Harris27 Fri 03-Aug-18 11:35:08

All above is right you'd be better off on your own than have that in your life!

winterwhite Fri 03-Aug-18 11:37:17

This discussion appears in the daily list from GN as ‘She made nasty comments about the grandkids’, wh is quite a remove from the OP’s heading of Breaking Away. The grandchildren mentioned were those of a third person, and were brought in as an example of unfriendly behaviour. This sort of thing has happened before and IMO it skews the thread.

goldengirl Fri 03-Aug-18 11:48:47

Crumbs! Another post on Friendships. Are they worth all the aggro I'm wondering??? If you go off a friend for whatever reason why worry - find another or go without.
Sorry to sound harsh but why put up with it?

Coconut Fri 03-Aug-18 12:37:08

Ditto my 1st post, walk away ....

hopeful1 Fri 03-Aug-18 12:37:32

Hi CrazyH, theres a part of me that feels very sorry for your friend. She sounds very insecure and unhappy. Sometimes lashing out says more about her than her victims. Very sad.

Jane43 Fri 03-Aug-18 12:49:50

Meanness alone would make me not want her in my life.

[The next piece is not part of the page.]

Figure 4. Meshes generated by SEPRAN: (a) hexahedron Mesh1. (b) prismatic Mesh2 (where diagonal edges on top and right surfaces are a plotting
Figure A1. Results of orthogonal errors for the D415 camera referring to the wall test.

Tessa123 Fri 03-Aug-18 13:20:44

Oh I have a friend like this but she’s not tight she’s toxic, she complains about everyone. None of her neighbours talk to her nor do her family. She’s never married or had children but desperate for both.Shes a very jealous person and very nosy. If she gets in with a new friend she drops you and lies about where she is or what she’s doing. She can turn on you like a sixpence. If you don’t answer the phone to her or reply to her messages she sends you messages asking if your ignoring her.Its all very tiring so like you crazy I’ve had enough, why do we allow these so called friends anymore of our time than they deserve.

crazyH Fri 03-Aug-18 13:30:16

Yes, I was a glutton for punishment........the one reason I stuck with her was that she was hospitable. Her door was always open so to speak, but once you enter the door, the conversation is all about me, me, me, and ends up either with discussions on politics, religion (she once told me I wasn't a good Christian, because I couldn't quote from it). She berates other religions.
Another reason I tolerated her was the mutual friends we have...they too have the same opinion of her, but are more tolerant than I am. We are a little group of 4 ...we meet occasionally for coffee. But I have told the other friends I am dropping out....enough is enough.

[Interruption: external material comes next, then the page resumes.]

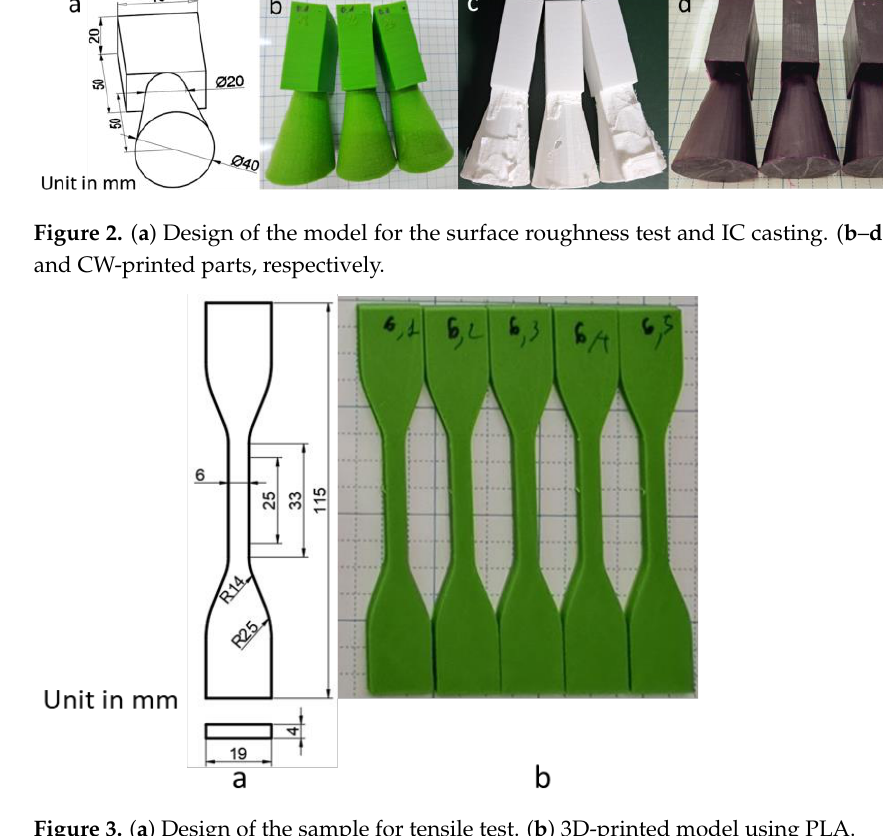
Figure 3. ( a ) Design of the sample for tensile test. ( b ) 3D – printed model using PLA.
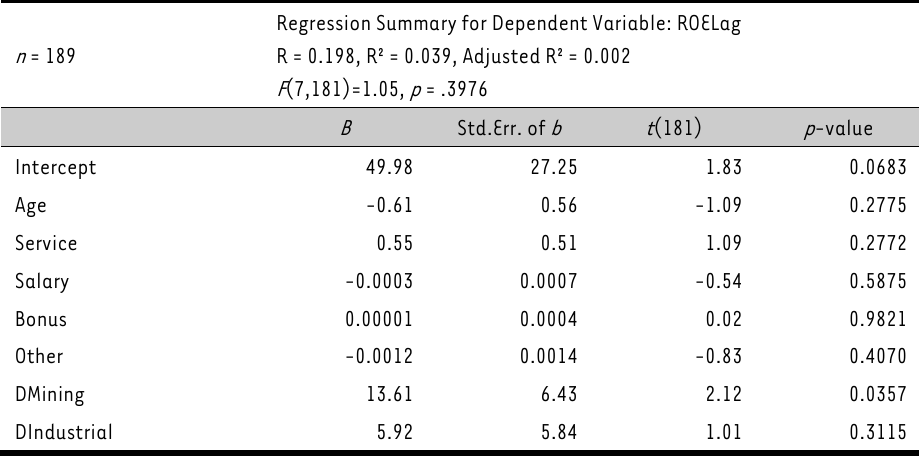
TABLE 8: Econometric Model 4 showing ROE lagged as the dependent variable Regression Summary for Dependent Variable: ROELag n = 189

crazyH Fri 03-Aug-18 13:40:55

By the way, my kids are not too keen on her......they have known her for as long as I have, and keep saying, they have yet to see a smile on her face. They say all your other friends are so cheerful and jokey ...they call this one Aunty HappyFace?

kwest Fri 03-Aug-18 14:09:37

I have found that most of my close friendships have a lifespan of approximately fifteen years. After that we have generally moved on in life or changed to a point where we no longer share anything in common. There are a couple of friends who I can go months without seeing and it is always as if we have never been apart when we do meet up.

sharon103 Fri 03-Aug-18 15:33:44

Good for you crazyH. I know you'll feel happier and a great relief without her. I've been there by continuing a "so called friendship" with ex husband. As Yellowmellow says, we are treated how WE allow people to treat us. All the best.

Steph5108 Fri 03-Aug-18 16:19:19

You call her a friend...I don’t think so, she’s toxic!

Elenkalubleton Sat 04-Aug-18 11:20:53

I too ditched a friend after 40 years,I tried to see the good in her,because her mother wasn’t kind to her and compared her with her prettier sister,but her upbringing made her very hard on her children and husband, he died of heart attack at 42.I think I started to judge her more as time went on,and used to dread seeing her.There was no row,I just stopped making contact,she never queried why.Familiarity breeds contempt!